Free-to-air TV is usually given first option on nationally important events

Dear Editor,

My letter concerning the Purchase of Broadcast [free-to-air] rights for major national events captioned `Broadcast Authority should implement rule where only broadcasters can buy sporting events which have big following’ published in the SN issue of May 3rd excited the following response from someone calling himself PeterR in the comments section to the letter “Some of these fellas are dinosaurs they write like if they have the knowledge and the authority, here in US, the content owner decides who shows the sports and the networks that are on cable or satellite will usually have the rights why would they give it to a Free to Air station for one game or series when they depend on the monthly income year round from subscribers to keep their operations afloat ? The FTA TV owners are basically pirating all the content from the owners charging advertising and want the Broadcast Authority to endorse and legitimize this as a policy.”

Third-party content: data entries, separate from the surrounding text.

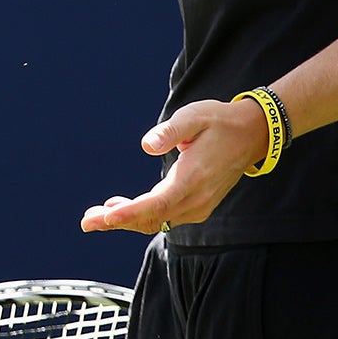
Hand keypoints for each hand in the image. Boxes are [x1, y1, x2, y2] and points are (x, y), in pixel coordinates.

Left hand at [79, 97, 271, 235]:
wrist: (251, 135)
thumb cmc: (219, 122)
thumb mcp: (193, 116)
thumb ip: (170, 131)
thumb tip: (147, 144)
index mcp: (193, 179)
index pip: (157, 204)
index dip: (129, 213)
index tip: (105, 218)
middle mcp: (196, 199)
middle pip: (152, 218)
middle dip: (116, 222)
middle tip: (86, 221)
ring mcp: (198, 206)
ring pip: (157, 221)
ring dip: (126, 220)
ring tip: (96, 215)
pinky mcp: (197, 205)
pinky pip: (164, 217)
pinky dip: (142, 215)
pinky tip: (120, 208)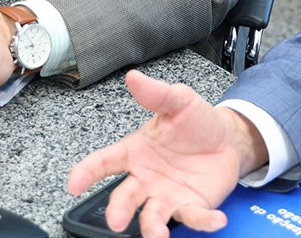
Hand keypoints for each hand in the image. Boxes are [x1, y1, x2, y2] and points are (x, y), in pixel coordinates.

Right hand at [67, 70, 269, 237]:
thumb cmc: (195, 122)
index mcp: (136, 152)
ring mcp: (167, 195)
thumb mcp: (179, 101)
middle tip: (116, 220)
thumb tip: (134, 77)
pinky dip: (203, 223)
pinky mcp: (192, 206)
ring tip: (157, 234)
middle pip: (125, 196)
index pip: (104, 162)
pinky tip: (215, 220)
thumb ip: (156, 94)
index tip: (73, 183)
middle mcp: (146, 179)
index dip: (87, 172)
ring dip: (152, 228)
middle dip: (118, 209)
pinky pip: (194, 218)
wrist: (227, 139)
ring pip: (153, 216)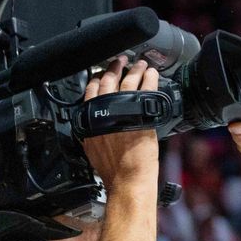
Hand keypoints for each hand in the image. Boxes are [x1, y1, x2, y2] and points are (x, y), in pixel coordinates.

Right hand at [81, 56, 159, 193]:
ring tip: (139, 64)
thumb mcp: (94, 149)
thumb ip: (95, 132)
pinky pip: (146, 88)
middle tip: (120, 60)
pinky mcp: (141, 112)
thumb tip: (99, 124)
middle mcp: (105, 114)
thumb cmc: (113, 170)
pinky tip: (151, 73)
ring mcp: (123, 111)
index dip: (95, 80)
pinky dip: (149, 78)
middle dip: (114, 68)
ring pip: (128, 82)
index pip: (89, 93)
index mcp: (91, 122)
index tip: (101, 73)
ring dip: (134, 70)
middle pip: (107, 82)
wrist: (127, 179)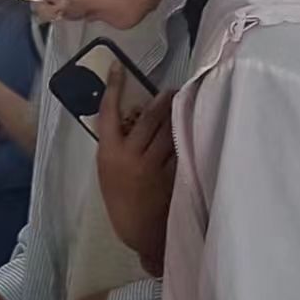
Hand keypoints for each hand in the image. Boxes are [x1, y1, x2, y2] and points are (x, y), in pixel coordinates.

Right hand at [97, 72, 177, 271]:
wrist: (140, 232)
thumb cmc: (121, 201)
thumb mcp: (108, 172)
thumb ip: (118, 147)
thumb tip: (132, 120)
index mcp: (109, 153)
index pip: (108, 112)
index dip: (113, 87)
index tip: (117, 67)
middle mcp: (130, 155)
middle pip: (148, 117)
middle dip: (161, 99)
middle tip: (170, 88)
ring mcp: (153, 164)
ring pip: (167, 130)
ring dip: (176, 114)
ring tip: (183, 102)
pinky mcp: (172, 173)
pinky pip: (179, 148)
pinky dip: (184, 136)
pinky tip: (190, 129)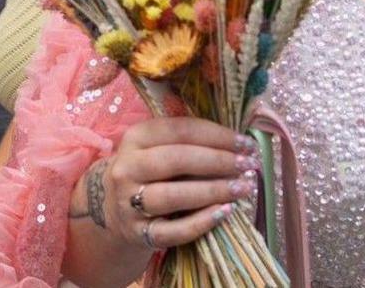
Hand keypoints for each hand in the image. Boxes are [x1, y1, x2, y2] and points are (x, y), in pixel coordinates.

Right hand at [73, 117, 260, 251]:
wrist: (115, 212)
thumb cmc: (152, 172)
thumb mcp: (159, 146)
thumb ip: (191, 137)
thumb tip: (240, 139)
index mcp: (136, 138)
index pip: (180, 130)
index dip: (217, 135)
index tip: (246, 143)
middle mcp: (127, 168)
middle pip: (176, 160)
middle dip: (218, 161)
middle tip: (249, 165)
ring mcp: (128, 203)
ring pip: (172, 196)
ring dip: (213, 191)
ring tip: (243, 188)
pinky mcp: (137, 233)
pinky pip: (171, 231)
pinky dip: (200, 223)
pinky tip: (225, 212)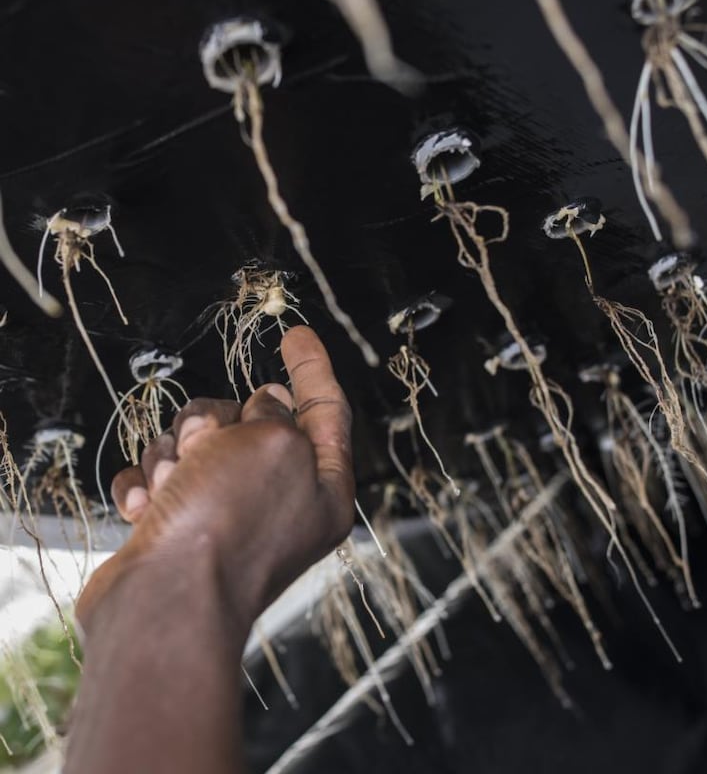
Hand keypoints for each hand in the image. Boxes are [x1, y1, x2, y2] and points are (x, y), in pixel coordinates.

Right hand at [77, 326, 354, 636]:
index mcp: (322, 485)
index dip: (313, 367)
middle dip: (218, 422)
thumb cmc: (229, 522)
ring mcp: (224, 516)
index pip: (326, 410)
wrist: (164, 605)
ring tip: (173, 485)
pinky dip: (148, 486)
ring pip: (195, 444)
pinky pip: (157, 479)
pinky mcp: (176, 529)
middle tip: (204, 448)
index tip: (297, 334)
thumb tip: (268, 402)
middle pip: (248, 421)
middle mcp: (278, 500)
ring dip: (176, 454)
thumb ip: (277, 412)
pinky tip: (148, 510)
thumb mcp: (274, 444)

PeterR’s submission is a little obscure and is an indication of his level of learning in these matters.

But it seems that he is of the opinion that cable in the US and other countries can and do buy the rights for national sporting events which we dinosaurs in Guyana are not aware of; might I direct his attention to the Wikipedia on line dictionary/encyclopaedia at which offers us the following information “Anti-siphoning laws and regulations are designed to prevent pay television broadcasters from buying monopoly rights to televise important and culturally significant events before free-to-air television has a chance to bid on them. The theory is that if such a monopoly was allowed, then the poor would be unable to view the important and culturally significant events. Generally the laws allow Pay-TV to bid for such monopoly rights only if free-to-air television has declined to bid on them. Anti-siphoning in the United States was introduced by the FCC in 1975 and was soon overturned as unconstitutional; nevertheless the National Football League has an anti-siphoning policy whereby All NFL regular season games, except two games each week, are broadcast by networks. Australia’s Anti-siphoning laws were introduced in 1992 and remain in force to date”. “In the United Kingdom where the Ofcom Code on Sports and other Listed and Designated Events regulates that coverage of certain major sporting events (known as “Category A” events, covering certain major domestic events and major international competitions such as the Olympics and FIFA World Cup) must be broadcast primarily on a free-to-air channel (but can share coverage with pay channels)”.

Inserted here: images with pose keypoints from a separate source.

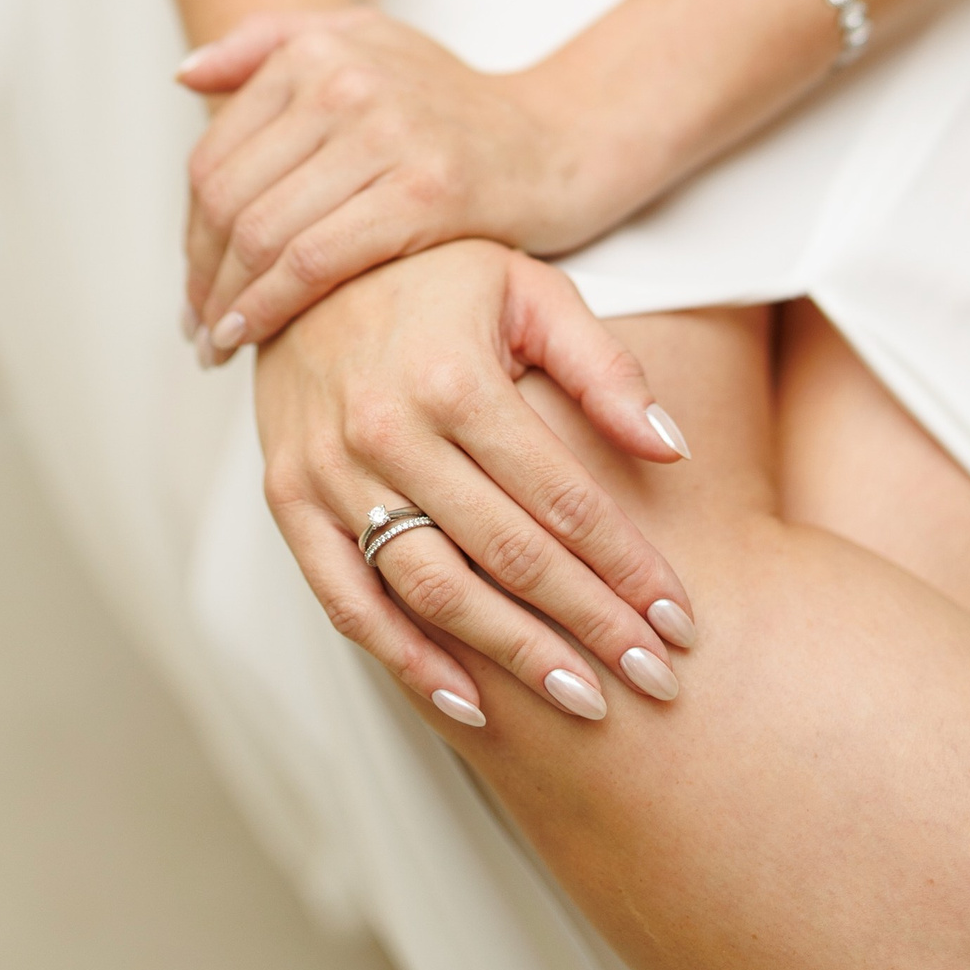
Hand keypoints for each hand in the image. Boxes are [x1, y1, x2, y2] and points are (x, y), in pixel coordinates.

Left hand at [179, 5, 586, 356]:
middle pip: (229, 200)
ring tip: (219, 343)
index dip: (189, 234)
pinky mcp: (426, 192)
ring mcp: (386, 134)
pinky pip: (315, 261)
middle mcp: (345, 82)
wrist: (558, 141)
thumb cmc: (454, 103)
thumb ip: (272, 40)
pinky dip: (271, 308)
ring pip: (263, 235)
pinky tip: (254, 338)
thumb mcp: (369, 40)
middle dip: (201, 279)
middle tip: (197, 328)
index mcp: (318, 50)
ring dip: (226, 304)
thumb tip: (185, 74)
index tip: (193, 283)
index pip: (214, 157)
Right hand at [253, 239, 697, 730]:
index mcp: (454, 377)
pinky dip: (408, 661)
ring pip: (434, 590)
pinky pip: (348, 601)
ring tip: (585, 701)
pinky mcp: (289, 499)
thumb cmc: (433, 277)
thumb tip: (672, 450)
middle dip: (592, 625)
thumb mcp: (527, 289)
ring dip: (514, 657)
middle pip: (509, 555)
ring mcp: (331, 471)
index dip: (627, 565)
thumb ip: (602, 368)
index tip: (679, 620)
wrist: (303, 265)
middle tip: (656, 680)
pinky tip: (470, 704)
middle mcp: (387, 430)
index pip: (562, 497)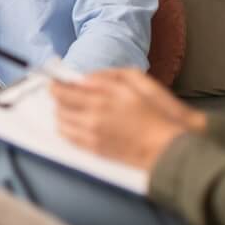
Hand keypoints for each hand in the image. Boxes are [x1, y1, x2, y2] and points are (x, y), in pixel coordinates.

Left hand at [49, 70, 193, 170]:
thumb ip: (108, 75)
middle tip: (61, 93)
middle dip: (58, 98)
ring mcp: (92, 134)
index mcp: (102, 97)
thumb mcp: (138, 79)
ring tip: (70, 109)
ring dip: (61, 113)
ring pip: (61, 122)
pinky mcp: (95, 150)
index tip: (54, 81)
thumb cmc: (159, 111)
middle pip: (59, 105)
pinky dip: (66, 129)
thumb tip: (85, 78)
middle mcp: (93, 115)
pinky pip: (69, 138)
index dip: (55, 84)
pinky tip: (74, 124)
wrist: (169, 146)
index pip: (64, 90)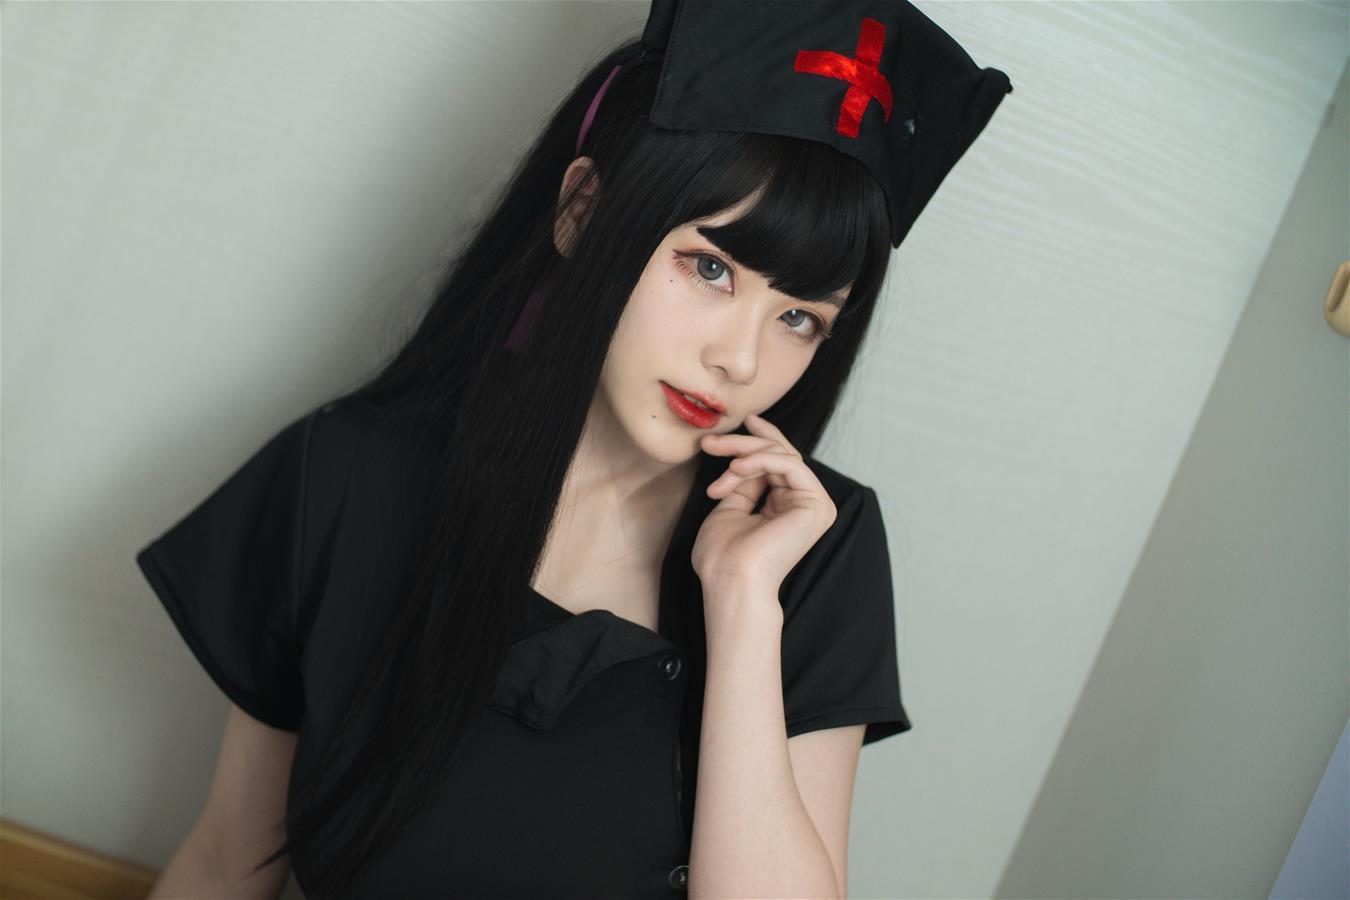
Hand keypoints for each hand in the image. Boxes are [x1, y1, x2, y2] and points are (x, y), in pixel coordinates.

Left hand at [691, 412, 837, 598]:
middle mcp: (806, 505)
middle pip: (780, 455)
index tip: (737, 425)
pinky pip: (790, 465)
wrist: (730, 582)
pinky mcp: (818, 505)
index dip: (760, 439)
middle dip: (744, 443)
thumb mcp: (730, 508)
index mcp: (788, 507)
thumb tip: (746, 457)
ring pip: (783, 455)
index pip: (778, 463)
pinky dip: (760, 460)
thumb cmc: (724, 556)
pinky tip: (735, 469)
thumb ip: (744, 482)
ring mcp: (816, 505)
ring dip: (744, 453)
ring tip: (717, 460)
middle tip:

I am not going to chastise PeterR much, except to say that perhaps he should investigate some form of on line learning to remove him from the intellectual fog within which he resides.

Editor, I may seem a bit harsh on PeterR but I have seen this phenomenon over and over, it seems to be a common affliction of Guyanese living abroad, to believe that by the simple fact of them living in a developed country, means that they have somehow miraculously been transformed into a repository of all knowledge, and those of us left here are illiterate, uninformed and foolish.

It’s not true PeterR, I lived in America for two years and people here in good old Guyana are every bit as informed and knowledgeable as people in the US, in fact when it comes to current international issues I believe that on an average we are far more informed. We for example still read newspapers at a higher level as a percentage of our population than the people in the US or Canada where only 9% get their news from the newspapers, whilst 55% are more likely to get their information from TV and little else, which is usually not a very good source to fundamentally understand the entire issue at hand.